Coping With Gender Norms. Constructions of Masculinity Between Autonomy and Dependence
DOI:
https://doi.org/10.13136/isr.v14i1.642Abstract
This article aims to discuss gender identification processes as a dialectic of autonomy and dependence with respect to the production of hegemonic models of masculinity. The analysis which are proposed in this paper are based on results from a prolonged qualitative research on sexual conducts and construction of masculinities among young Moroccan and Muslim immigrant men living in Europe (France and Italy).
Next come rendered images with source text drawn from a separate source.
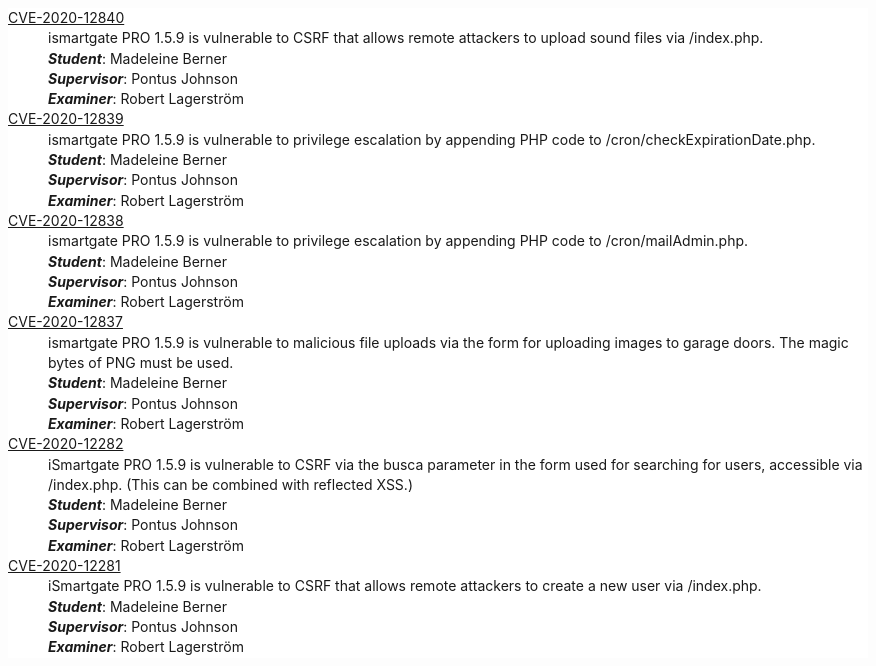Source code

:   <dt><a href="https://cve.mitre.org/cgi-bin/cvename.cgi?name=CVE-2020-12840">CVE-2020-12840</a></dt>
  <dd>
    ismartgate PRO 1.5.9 is vulnerable to CSRF that allows remote attackers to upload sound files via /index.php.
    <br>
    <i><b>Student</b></i>: Madeleine Berner<br>
    <i><b>Supervisor</b></i>: Pontus Johnson<br>
    <i><b>Examiner</b></i>: Robert Lagerström
  </dd>
  <dt><a href="https://cve.mitre.org/cgi-bin/cvename.cgi?name=CVE-2020-12839">CVE-2020-12839</a></dt>
  <dd>
    ismartgate PRO 1.5.9 is vulnerable to privilege escalation by appending PHP code to /cron/checkExpirationDate.php.
    <br>
    <i><b>Student</b></i>: Madeleine Berner<br>
    <i><b>Supervisor</b></i>: Pontus Johnson<br>
    <i><b>Examiner</b></i>: Robert Lagerström
  </dd>

  <dt><a href="https://cve.mitre.org/cgi-bin/cvename.cgi?name=CVE-2020-12838">CVE-2020-12838</a></dt>
  <dd>
    ismartgate PRO 1.5.9 is vulnerable to privilege escalation by appending PHP code to /cron/mailAdmin.php.
    <br>
    <i><b>Student</b></i>: Madeleine Berner<br>
    <i><b>Supervisor</b></i>: Pontus Johnson<br>
    <i><b>Examiner</b></i>: Robert Lagerström
  </dd>

  <dt><a href="https://cve.mitre.org/cgi-bin/cvename.cgi?name=CVE-2020-12837">CVE-2020-12837</a></dt>
  <dd>
    ismartgate PRO 1.5.9 is vulnerable to malicious file uploads via the form for uploading images to garage doors. The magic bytes of PNG must be used.
    <br>
    <i><b>Student</b></i>: Madeleine Berner<br>
    <i><b>Supervisor</b></i>: Pontus Johnson<br>
    <i><b>Examiner</b></i>: Robert Lagerström
  </dd>

  <dt><a href="https://cve.mitre.org/cgi-bin/cvename.cgi?name=CVE-2020-12282">CVE-2020-12282</a></dt>
  <dd>
    iSmartgate PRO 1.5.9 is vulnerable to CSRF via the busca parameter in the form used for searching for users, accessible via /index.php. (This can be combined with reflected XSS.)
    <br>
    <i><b>Student</b></i>: Madeleine Berner<br>
    <i><b>Supervisor</b></i>: Pontus Johnson<br>
    <i><b>Examiner</b></i>: Robert Lagerström
  </dd>

  <dt><a href="https://cve.mitre.org/cgi-bin/cvename.cgi?name=CVE-2020-12281">CVE-2020-12281</a></dt>
  <dd>
    iSmartgate PRO 1.5.9 is vulnerable to CSRF that allows remote attackers to create a new user via /index.php.
    <br>
    <i><b>Student</b></i>: Madeleine Berner<br>
    <i><b>Supervisor</b></i>: Pontus Johnson<br>
    <i><b>Examiner</b></i>: Robert Lagerström
  </dd>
By discussing specific case studies, I will analyse predatory masculinity – one of the hegemonic representations of “being a man” among the young people interviewed – as a gender performance where heterosexuality is conceived as an “essential” attribute of men. The text will first explore how this model of masculinity is configured as a normative reference by scientific literature on Islamic masculinities and among the young Moroccans I met. Then, I will show how this model allows the production of different social relations, especially between men, in homosocial spaces within immigrant milieu, and between Morocco and Europe. Finally, I will study the case of those young men who come to terms with this predatory model of masculinity in order to negotiate subordinate sexual orientations, such as homosexual. The paper will try to show how young men both develop new margins of manoeuvre to perform their masculinities and experience the coercive power of gender norms according to their social backgrounds and family origins. The main purpose of the text is an attempt to highlight both constricting and productive power of heterosexuality and its plural forms of expression.